Transcribed page contents
►

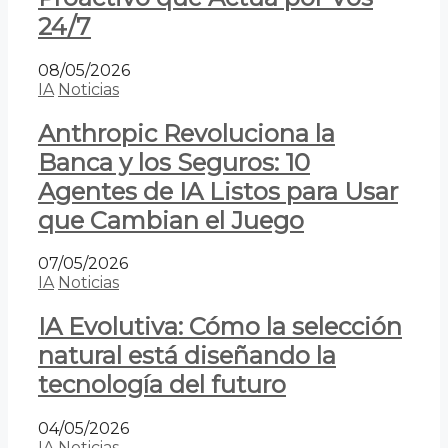
24/7
08/05/2026
IA
Noticias
Anthropic Revoluciona la
Banca y los Seguros: 10
Agentes de IA Listos para Usar
que Cambian el Juego
07/05/2026
IA
Noticias
IA Evolutiva: Cómo la selección
natural está diseñando la
tecnología del futuro
04/05/2026
IA
Noticias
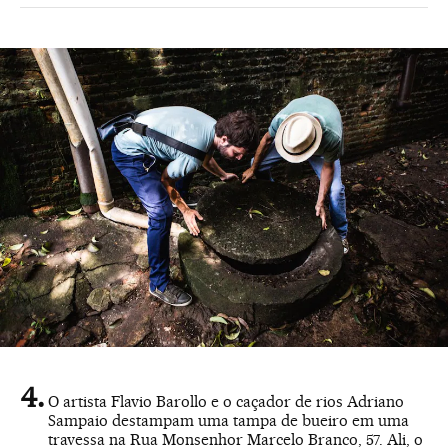
O artista Flavio Barollo e o caçador de rios Adriano
Sampaio destampam uma tampa de bueiro em uma
travessa na Rua Monsenhor Marcelo Branco, 57. Ali, o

◄

- Instructions to follow
Output the entries above verbatim, leaving out images.

- Response box
24/7
08/05/2026
IA
Noticias
Anthropic Revoluciona la
Banca y los Seguros: 10
Agentes de IA Listos para Usar
que Cambian el Juego
07/05/2026
IA
Noticias
IA Evolutiva: Cómo la selección
natural está diseñando la
tecnología del futuro
04/05/2026
IA
Noticias
O artista Flavio Barollo e o caçador de rios Adriano
Sampaio destampam uma tampa de bueiro em uma
travessa na Rua Monsenhor Marcelo Branco, 57. Ali, o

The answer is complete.